Data provided:
——————————
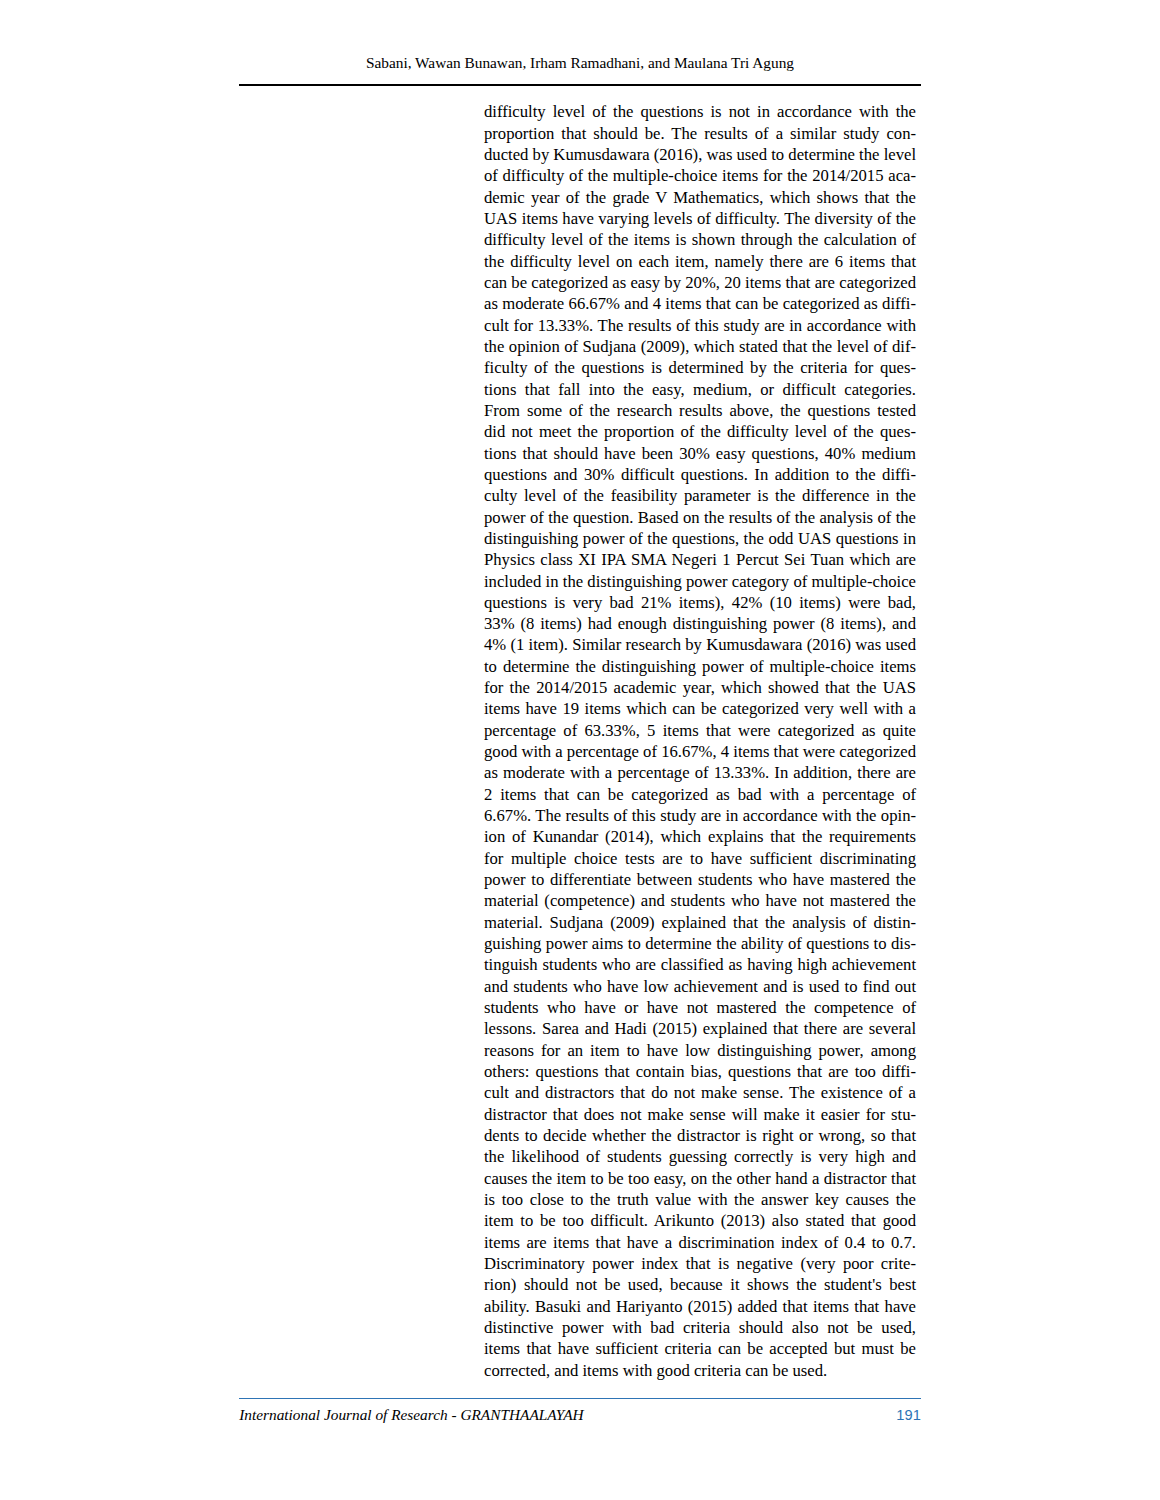Sabani, Wawan Bunawan, Irham Ramadhani, and Maulana Tri Agung
difficulty level of the questions is not in accordance with the proportion that should be. The results of a similar study conducted by Kumusdawara (2016), was used to determine the level of difficulty of the multiple-choice items for the 2014/2015 academic year of the grade V Mathematics, which shows that the UAS items have varying levels of difficulty. The diversity of the difficulty level of the items is shown through the calculation of the difficulty level on each item, namely there are 6 items that can be categorized as easy by 20%, 20 items that are categorized as moderate 66.67% and 4 items that can be categorized as difficult for 13.33%. The results of this study are in accordance with the opinion of Sudjana (2009), which stated that the level of difficulty of the questions is determined by the criteria for questions that fall into the easy, medium, or difficult categories. From some of the research results above, the questions tested did not meet the proportion of the difficulty level of the questions that should have been 30% easy questions, 40% medium questions and 30% difficult questions. In addition to the difficulty level of the feasibility parameter is the difference in the power of the question. Based on the results of the analysis of the distinguishing power of the questions, the odd UAS questions in Physics class XI IPA SMA Negeri 1 Percut Sei Tuan which are included in the distinguishing power category of multiple-choice questions is very bad 21% items), 42% (10 items) were bad, 33% (8 items) had enough distinguishing power (8 items), and 4% (1 item). Similar research by Kumusdawara (2016) was used to determine the distinguishing power of multiple-choice items for the 2014/2015 academic year, which showed that the UAS items have 19 items which can be categorized very well with a percentage of 63.33%, 5 items that were categorized as quite good with a percentage of 16.67%, 4 items that were categorized as moderate with a percentage of 13.33%. In addition, there are 2 items that can be categorized as bad with a percentage of 6.67%. The results of this study are in accordance with the opinion of Kunandar (2014), which explains that the requirements for multiple choice tests are to have sufficient discriminating power to differentiate between students who have mastered the material (competence) and students who have not mastered the material. Sudjana (2009) explained that the analysis of distinguishing power aims to determine the ability of questions to distinguish students who are classified as having high achievement and students who have low achievement and is used to find out students who have or have not mastered the competence of lessons. Sarea and Hadi (2015) explained that there are several reasons for an item to have low distinguishing power, among others: questions that contain bias, questions that are too difficult and distractors that do not make sense. The existence of a distractor that does not make sense will make it easier for students to decide whether the distractor is right or wrong, so that the likelihood of students guessing correctly is very high and causes the item to be too easy, on the other hand a distractor that is too close to the truth value with the answer key causes the item to be too difficult. Arikunto (2013) also stated that good items are items that have a discrimination index of 0.4 to 0.7. Discriminatory power index that is negative (very poor criterion) should not be used, because it shows the student's best ability. Basuki and Hariyanto (2015) added that items that have distinctive power with bad criteria should also not be used, items that have sufficient criteria can be accepted but must be corrected, and items with good criteria can be used.
International Journal of Research - GRANTHAALAYAH 191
——————————
Leaving aside the pictures, copy the listing above exactly.

Sabani, Wawan Bunawan, Irham Ramadhani, and Maulana Tri Agung
difficulty level of the questions is not in accordance with the proportion that should be. The results of a similar study conducted by Kumusdawara (2016), was used to determine the level of difficulty of the multiple-choice items for the 2014/2015 academic year of the grade V Mathematics, which shows that the UAS items have varying levels of difficulty. The diversity of the difficulty level of the items is shown through the calculation of the difficulty level on each item, namely there are 6 items that can be categorized as easy by 20%, 20 items that are categorized as moderate 66.67% and 4 items that can be categorized as difficult for 13.33%. The results of this study are in accordance with the opinion of Sudjana (2009), which stated that the level of difficulty of the questions is determined by the criteria for questions that fall into the easy, medium, or difficult categories. From some of the research results above, the questions tested did not meet the proportion of the difficulty level of the questions that should have been 30% easy questions, 40% medium questions and 30% difficult questions. In addition to the difficulty level of the feasibility parameter is the difference in the power of the question. Based on the results of the analysis of the distinguishing power of the questions, the odd UAS questions in Physics class XI IPA SMA Negeri 1 Percut Sei Tuan which are included in the distinguishing power category of multiple-choice questions is very bad 21% items), 42% (10 items) were bad, 33% (8 items) had enough distinguishing power (8 items), and 4% (1 item). Similar research by Kumusdawara (2016) was used to determine the distinguishing power of multiple-choice items for the 2014/2015 academic year, which showed that the UAS items have 19 items which can be categorized very well with a percentage of 63.33%, 5 items that were categorized as quite good with a percentage of 16.67%, 4 items that were categorized as moderate with a percentage of 13.33%. In addition, there are 2 items that can be categorized as bad with a percentage of 6.67%. The results of this study are in accordance with the opinion of Kunandar (2014), which explains that the requirements for multiple choice tests are to have sufficient discriminating power to differentiate between students who have mastered the material (competence) and students who have not mastered the material. Sudjana (2009) explained that the analysis of distinguishing power aims to determine the ability of questions to distinguish students who are classified as having high achievement and students who have low achievement and is used to find out students who have or have not mastered the competence of lessons. Sarea and Hadi (2015) explained that there are several reasons for an item to have low distinguishing power, among others: questions that contain bias, questions that are too difficult and distractors that do not make sense. The existence of a distractor that does not make sense will make it easier for students to decide whether the distractor is right or wrong, so that the likelihood of students guessing correctly is very high and causes the item to be too easy, on the other hand a distractor that is too close to the truth value with the answer key causes the item to be too difficult. Arikunto (2013) also stated that good items are items that have a discrimination index of 0.4 to 0.7. Discriminatory power index that is negative (very poor criterion) should not be used, because it shows the student's best ability. Basuki and Hariyanto (2015) added that items that have distinctive power with bad criteria should also not be used, items that have sufficient criteria can be accepted but must be corrected, and items with good criteria can be used.
International Journal of Research - GRANTHAALAYAH 191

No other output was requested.